▸ **What is being asked**
Reproduce all of the data below word for word, keeping every line unchanged.
· · · · ·
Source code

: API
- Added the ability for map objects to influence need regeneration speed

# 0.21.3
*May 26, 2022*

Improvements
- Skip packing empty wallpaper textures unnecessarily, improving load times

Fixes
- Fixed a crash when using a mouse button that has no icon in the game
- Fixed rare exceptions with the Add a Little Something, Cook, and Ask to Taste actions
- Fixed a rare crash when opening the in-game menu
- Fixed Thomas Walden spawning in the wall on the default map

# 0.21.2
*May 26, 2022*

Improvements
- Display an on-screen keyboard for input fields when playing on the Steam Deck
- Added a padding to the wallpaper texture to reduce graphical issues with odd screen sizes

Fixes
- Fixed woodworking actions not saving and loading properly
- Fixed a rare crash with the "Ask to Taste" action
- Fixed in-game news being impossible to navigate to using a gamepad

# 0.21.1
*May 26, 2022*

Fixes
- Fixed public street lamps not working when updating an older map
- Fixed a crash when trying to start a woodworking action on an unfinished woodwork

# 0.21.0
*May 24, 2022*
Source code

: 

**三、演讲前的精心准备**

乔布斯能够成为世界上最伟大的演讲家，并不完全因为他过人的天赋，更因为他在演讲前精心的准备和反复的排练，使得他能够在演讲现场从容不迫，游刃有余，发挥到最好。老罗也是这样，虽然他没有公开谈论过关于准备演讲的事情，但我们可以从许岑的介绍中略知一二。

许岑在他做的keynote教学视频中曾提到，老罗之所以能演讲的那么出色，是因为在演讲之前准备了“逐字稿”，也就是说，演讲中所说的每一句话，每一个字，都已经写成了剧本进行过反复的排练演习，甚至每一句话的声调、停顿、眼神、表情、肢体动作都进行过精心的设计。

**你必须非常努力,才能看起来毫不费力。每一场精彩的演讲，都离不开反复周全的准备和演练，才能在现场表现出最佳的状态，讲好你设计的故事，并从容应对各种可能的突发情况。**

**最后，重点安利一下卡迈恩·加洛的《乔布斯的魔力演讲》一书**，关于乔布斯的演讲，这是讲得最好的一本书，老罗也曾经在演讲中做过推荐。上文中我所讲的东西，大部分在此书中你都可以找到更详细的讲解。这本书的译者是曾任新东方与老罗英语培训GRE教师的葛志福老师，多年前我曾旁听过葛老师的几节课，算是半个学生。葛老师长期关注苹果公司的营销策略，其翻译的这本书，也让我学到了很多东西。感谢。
· · · · ·
▸ **Output of the task**
Source code

: API
- Added the ability for map objects to influence need regeneration speed

# 0.21.3
*May 26, 2022*

Improvements
- Skip packing empty wallpaper textures unnecessarily, improving load times

Fixes
- Fixed a crash when using a mouse button that has no icon in the game
- Fixed rare exceptions with the Add a Little Something, Cook, and Ask to Taste actions
- Fixed a rare crash when opening the in-game menu
- Fixed Thomas Walden spawning in the wall on the default map

# 0.21.2
*May 26, 2022*

Improvements
- Display an on-screen keyboard for input fields when playing on the Steam Deck
- Added a padding to the wallpaper texture to reduce graphical issues with odd screen sizes

Fixes
- Fixed woodworking actions not saving and loading properly
- Fixed a rare crash with the "Ask to Taste" action
- Fixed in-game news being impossible to navigate to using a gamepad

# 0.21.1
*May 26, 2022*

Fixes
- Fixed public street lamps not working when updating an older map
- Fixed a crash when trying to start a woodworking action on an unfinished woodwork

# 0.21.0
*May 24, 2022*
Source code

: 

**三、演讲前的精心准备**

乔布斯能够成为世界上最伟大的演讲家，并不完全因为他过人的天赋，更因为他在演讲前精心的准备和反复的排练，使得他能够在演讲现场从容不迫，游刃有余，发挥到最好。老罗也是这样，虽然他没有公开谈论过关于准备演讲的事情，但我们可以从许岑的介绍中略知一二。

许岑在他做的keynote教学视频中曾提到，老罗之所以能演讲的那么出色，是因为在演讲之前准备了“逐字稿”，也就是说，演讲中所说的每一句话，每一个字，都已经写成了剧本进行过反复的排练演习，甚至每一句话的声调、停顿、眼神、表情、肢体动作都进行过精心的设计。

**你必须非常努力,才能看起来毫不费力。每一场精彩的演讲，都离不开反复周全的准备和演练，才能在现场表现出最佳的状态，讲好你设计的故事，并从容应对各种可能的突发情况。**

**最后，重点安利一下卡迈恩·加洛的《乔布斯的魔力演讲》一书**，关于乔布斯的演讲，这是讲得最好的一本书，老罗也曾经在演讲中做过推荐。上文中我所讲的东西，大部分在此书中你都可以找到更详细的讲解。这本书的译者是曾任新东方与老罗英语培训GRE教师的葛志福老师，多年前我曾旁听过葛老师的几节课，算是半个学生。葛老师长期关注苹果公司的营销策略，其翻译的这本书，也让我学到了很多东西。感谢。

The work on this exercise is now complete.